The whole bridge RNA apparatus is quite compact, a feature that Durrant says may be due to the evolutionary pressure acting on transposons themselves. “Maybe these are smaller in part because mobile elements survive better when they’re smaller,” he speculates. This limited size makes the tool even more tantalizing for therapeutic applications, which require editing tools to be packaged for delivery into cells. It remains to be seen, however, whether bridge RNAs’ efficiency in bacteria will translate to mammalian cells. Fortunately, its mechanistic novelty makes the bridge RNA an intriguing basis for therapeutics in cell types where it exhibits even modest activity. Durrant predicts that in its fully optimized form, the bridge RNA has the potential to be much more impactful than other fully optimized genome editing tools. “I think basic Cas9 is basically at the limit, so now people are adding new domains to create new tools and then optimizing those,” he says. “The bridge RNA has a new chemistry altogether and as we engineer more specificity and make it efficient in human cells, it will open up a whole new landscape of edits.”

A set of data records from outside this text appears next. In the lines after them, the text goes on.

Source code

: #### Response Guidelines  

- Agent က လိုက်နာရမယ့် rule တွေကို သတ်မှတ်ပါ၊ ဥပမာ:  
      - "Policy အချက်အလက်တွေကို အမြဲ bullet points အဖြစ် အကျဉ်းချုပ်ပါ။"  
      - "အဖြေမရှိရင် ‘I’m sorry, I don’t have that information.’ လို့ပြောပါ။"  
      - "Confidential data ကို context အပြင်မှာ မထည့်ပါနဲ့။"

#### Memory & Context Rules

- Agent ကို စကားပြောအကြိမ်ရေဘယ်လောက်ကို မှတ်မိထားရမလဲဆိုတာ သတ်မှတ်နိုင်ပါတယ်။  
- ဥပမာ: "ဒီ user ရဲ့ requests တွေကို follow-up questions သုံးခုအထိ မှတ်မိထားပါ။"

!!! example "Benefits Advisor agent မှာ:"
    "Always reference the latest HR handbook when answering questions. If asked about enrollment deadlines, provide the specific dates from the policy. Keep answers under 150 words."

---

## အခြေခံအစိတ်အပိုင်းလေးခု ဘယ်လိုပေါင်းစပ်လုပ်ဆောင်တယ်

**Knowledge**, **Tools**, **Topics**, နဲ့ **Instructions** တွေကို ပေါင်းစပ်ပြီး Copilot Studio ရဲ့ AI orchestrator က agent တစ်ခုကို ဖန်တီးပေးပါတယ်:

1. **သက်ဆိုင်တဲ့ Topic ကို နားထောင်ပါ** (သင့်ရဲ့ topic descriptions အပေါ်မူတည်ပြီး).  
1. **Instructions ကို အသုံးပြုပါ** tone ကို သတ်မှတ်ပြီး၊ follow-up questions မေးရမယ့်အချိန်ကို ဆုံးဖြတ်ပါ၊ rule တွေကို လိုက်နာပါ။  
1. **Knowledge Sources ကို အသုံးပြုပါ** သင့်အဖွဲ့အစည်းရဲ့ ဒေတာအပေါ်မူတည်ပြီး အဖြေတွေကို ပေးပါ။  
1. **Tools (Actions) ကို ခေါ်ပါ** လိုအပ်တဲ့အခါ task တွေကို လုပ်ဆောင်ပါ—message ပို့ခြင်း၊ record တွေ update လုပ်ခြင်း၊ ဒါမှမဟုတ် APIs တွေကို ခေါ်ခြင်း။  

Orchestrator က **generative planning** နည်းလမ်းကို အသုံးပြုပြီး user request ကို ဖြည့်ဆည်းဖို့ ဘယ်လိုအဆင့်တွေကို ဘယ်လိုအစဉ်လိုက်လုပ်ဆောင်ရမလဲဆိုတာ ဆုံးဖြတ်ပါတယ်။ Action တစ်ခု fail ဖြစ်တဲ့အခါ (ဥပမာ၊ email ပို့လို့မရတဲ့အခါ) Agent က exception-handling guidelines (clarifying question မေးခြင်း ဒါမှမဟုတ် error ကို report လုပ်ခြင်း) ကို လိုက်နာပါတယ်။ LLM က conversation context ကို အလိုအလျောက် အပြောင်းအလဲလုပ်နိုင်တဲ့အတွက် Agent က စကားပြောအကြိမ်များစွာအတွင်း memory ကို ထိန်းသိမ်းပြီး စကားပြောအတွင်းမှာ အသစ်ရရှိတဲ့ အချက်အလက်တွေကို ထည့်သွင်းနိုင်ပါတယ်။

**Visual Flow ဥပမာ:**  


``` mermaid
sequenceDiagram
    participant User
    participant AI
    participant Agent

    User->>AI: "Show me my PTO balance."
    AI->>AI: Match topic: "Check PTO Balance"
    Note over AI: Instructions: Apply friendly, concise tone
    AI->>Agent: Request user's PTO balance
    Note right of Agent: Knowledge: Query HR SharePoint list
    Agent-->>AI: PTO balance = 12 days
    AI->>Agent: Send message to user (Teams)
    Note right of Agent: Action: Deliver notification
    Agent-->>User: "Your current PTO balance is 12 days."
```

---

The possibilities are endless, and Perry believes that the technology will ultimately incite a paradigm shift from genome editing to genome design. “What we’re trying to do here is not edit the words in a paragraph or change the paragraphs on a page but rewrite entire pages of chapters of a book, with the book being the genome.” Of course, Durrant and Perry also believe that the bridge RNA system will make a splash outside of human therapeutics.
Perry has “a whole page worth of lists of ideas of applications,” while Durrant sees the bridge RNA as a useful tool for insect and plant genome editing, diagnostic tools, and even common biology lab workflows such as molecular cloning. For now, their goal is to make the bridge RNA as accessible as possible. Perry believes that system will be useful to researchers across molecular biology if it’s readily available and easy to use. “Problems can be solved by manipulating the genome or modifying your protein of interest or modifying your cell,” he says. “You can programmably remove, rearrange, or insert whatever you need to understand how the genome works or how your particular disease works.” Indeed, the Arc Institute has already created an online tool that researchers can use to generate custom bridge RNAs for their own research needs. If more biologists take up the call and study the bridge RNA system, its development will undoubtedly be accelerated. “I just want to see what people are going to do with it,” Durrant says.